O gráfico abaixo, divulgado no Fantástico, mostra que, entre eleitores de Bolsonaro, o seu percentual de ótimo/bom é de 54%, e apenas 9% acham seu governo ruim/péssimo.
Estes são os números que importam para Bolsonaro.
Abaixo, os números gerais de aprovação, comparados ao de outros governos.
Na edição desta segunda-feira, a Folha adianta mais números que corroboram a forte polarização da sociedade: entre eleitores de Bolsonaro, 68% acham que a economia vai melhorar e 72% esperam progresso em sua vida; ao passo que, entre eleitores de Haddad, apenas 30% acreditam em melhora da economia e 44% estão otimistas em relação a seu próprio caso.

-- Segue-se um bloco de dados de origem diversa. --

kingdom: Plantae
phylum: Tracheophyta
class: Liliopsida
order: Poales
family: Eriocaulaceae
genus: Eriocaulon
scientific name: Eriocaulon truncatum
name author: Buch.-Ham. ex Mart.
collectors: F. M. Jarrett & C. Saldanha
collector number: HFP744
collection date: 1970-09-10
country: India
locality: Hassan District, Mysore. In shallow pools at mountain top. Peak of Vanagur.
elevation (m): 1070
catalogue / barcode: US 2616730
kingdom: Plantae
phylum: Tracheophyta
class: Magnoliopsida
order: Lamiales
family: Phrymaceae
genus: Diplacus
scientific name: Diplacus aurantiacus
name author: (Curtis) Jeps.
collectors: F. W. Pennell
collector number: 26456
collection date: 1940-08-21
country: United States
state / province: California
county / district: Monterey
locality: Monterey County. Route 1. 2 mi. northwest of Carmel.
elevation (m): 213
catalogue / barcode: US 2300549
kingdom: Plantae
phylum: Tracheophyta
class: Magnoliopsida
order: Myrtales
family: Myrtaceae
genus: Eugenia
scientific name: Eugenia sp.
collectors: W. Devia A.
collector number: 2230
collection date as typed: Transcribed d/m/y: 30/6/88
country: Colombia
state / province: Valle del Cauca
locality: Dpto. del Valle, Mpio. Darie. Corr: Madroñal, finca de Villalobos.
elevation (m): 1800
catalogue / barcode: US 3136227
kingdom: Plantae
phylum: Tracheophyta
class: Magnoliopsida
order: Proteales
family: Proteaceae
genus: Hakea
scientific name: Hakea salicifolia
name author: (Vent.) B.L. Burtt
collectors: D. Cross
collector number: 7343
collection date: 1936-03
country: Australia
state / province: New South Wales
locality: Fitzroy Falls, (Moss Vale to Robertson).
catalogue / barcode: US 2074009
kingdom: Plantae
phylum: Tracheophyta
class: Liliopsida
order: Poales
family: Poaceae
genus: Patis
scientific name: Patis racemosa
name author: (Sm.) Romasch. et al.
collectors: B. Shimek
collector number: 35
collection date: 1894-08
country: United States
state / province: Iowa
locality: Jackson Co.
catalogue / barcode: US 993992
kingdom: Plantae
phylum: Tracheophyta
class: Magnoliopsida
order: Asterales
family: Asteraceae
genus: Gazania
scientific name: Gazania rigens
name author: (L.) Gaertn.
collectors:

A polarização fica ainda mais clara na avaliação sobre o desemprego: para 43% dos eleitores de Bolsonaro, o desemprego vai diminuir, e 34% acham que vai crescer; entre eleitores de Haddad, 64% esperam aumento do desemprego, e 13% acreditam em sua queda.
Na estratificação por renda da pesquisa, nota-se manutenção do mesmo cenário que deu vitória a Bolsonaro: sua base de apoio continua sendo a classe média, o Sul, o Sudeste e o Centro-Oeste, e o eleitorado mais instruído, com muito peso nas redes sociais.
E mesmo que os eleitores com este perfil não se identifiquem totalmente com Bolsonaro – e outros números do Datafolha mostram que não se identificam, por exemplo, com algumas das bandeiras mais ideológicas do governo (como o apoio à ditadura) -, eles comungam de um valor comum: a rejeição ao PT e o apoio a prisão de Lula, e isto basta para manterem um apoio “crítico” ao governo Bolsonaro.
Esta é a razão do desprezo de Bolsonaro pelo Datafolha: ele já conhecia os números, e sabe muito bem o que está fazendo e para onde está indo. Com as redes sociais, é possível sempre ter uma ideia do que pensa o país sem necessidade de pesquisas tradicionais (estas ajudam a confirmar e dar cientificidade ao que se observa empiricamente nas redes).
Com o presidente seguro de que mantém um apoio razoável entre eleitores de classe média e do nordeste para baixo, seu maior desafio será quebrar a resistência dos estados e classes sociais mais lulistas. Para isso, ele tem um importante trunfo na mão: o décimo terceiro do bolsa família.
Segundo o noticiário, Bolsonaro já está preparando viagens ao nordeste para anunciar a novidade, que será paga ao final do ano.
A estratégia parece vir diretamente de Steve Bannon, um entusiasta do “populismo de direita”. E assim o Bolsa Família será convertido num instrumento gigantesco de controle de opinião, o que é um movimento até meio óbvio.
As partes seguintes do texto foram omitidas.